For do-it-yourselfers who choke on those prices, there are less expensive options.
Electric GT’s Tesla motor-swap system, for example, costs about $40,000 and includes a drive unit, power module, battery-management system, and more. And Electric Classic Cars is developing a bolt-in conversion kit for vintage Mini Coopers, in tandem with Super Coopers in Buellton, Calif. Like Electric GT’s kits, it features connectors-for-dummies that don’t allow, say, a positive lead to plug into a negative terminal.
“With an EV, you’ve got to know more about what you’re doing,” Morgan says. “If you pick up the wrong end of a 400-volt DC cable, something bad’s going to happen. But [with such kits], you don’t need special high-voltage knowledge.”
Systems can be installed in as little as two days by a pair of experienced technicians—or more slowly by a handy owner with the help of a skilled pal. Such kits are a modern take on the electric conversions that became popular with some enthusiasts starting in the 1970s, before it was possible to buy a new electric car.

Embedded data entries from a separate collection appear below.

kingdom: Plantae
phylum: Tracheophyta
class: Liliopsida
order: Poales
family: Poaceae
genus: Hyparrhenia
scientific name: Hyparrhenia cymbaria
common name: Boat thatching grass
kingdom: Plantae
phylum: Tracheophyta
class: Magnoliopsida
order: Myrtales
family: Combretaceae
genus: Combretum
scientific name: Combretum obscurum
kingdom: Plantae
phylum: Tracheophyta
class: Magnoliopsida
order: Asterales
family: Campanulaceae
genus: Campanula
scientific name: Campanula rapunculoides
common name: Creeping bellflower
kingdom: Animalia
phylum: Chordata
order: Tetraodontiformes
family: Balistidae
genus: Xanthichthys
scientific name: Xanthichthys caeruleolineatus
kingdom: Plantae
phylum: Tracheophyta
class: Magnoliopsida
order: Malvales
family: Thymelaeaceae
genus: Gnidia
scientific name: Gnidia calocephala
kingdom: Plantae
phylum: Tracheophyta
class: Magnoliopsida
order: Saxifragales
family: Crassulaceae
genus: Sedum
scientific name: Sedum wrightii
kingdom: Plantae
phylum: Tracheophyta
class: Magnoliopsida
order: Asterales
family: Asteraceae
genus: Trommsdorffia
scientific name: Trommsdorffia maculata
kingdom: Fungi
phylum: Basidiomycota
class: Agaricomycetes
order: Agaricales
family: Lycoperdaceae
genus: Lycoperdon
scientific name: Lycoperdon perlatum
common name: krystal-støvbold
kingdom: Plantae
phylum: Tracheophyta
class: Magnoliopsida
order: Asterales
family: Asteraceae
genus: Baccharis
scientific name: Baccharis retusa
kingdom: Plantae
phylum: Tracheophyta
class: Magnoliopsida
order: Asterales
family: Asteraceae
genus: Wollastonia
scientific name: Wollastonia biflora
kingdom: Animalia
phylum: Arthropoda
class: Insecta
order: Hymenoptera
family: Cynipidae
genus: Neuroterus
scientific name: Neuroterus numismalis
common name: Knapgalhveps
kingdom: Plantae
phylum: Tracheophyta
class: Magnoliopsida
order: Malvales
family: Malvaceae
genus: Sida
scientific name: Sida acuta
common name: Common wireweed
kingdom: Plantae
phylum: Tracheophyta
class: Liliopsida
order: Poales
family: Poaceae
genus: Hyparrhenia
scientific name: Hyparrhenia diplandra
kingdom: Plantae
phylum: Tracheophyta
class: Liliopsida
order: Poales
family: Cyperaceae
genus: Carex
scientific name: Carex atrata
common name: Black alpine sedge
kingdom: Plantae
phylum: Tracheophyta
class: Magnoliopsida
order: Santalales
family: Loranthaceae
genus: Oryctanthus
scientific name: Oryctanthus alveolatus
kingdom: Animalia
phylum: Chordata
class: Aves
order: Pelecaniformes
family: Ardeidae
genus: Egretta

Major automakers, which together
will be spending hundreds of billions of dollars to evolve into EV companies, may offer such kits themselves in an effort to squeeze as much revenue as possible from that pricey investment. In 2020, for example, General Motors announced it would sell a conversion kit based on the Chevrolet Bolt—although that kit is yet to go on sale.
For now, electric conversions remain a tiny niche in the massive business of restorations and aftermarket equipment. But as EVs mature, the generations that grow up driving them might view today’s plug-ins as the classic cars
they aspire to own, improve, and restore—having no fondness at all for those oil-leaking, exhaust-spewing oddities their grandparents once drove.
This article appears in the May 2022 print issue as “Tesla Inside.”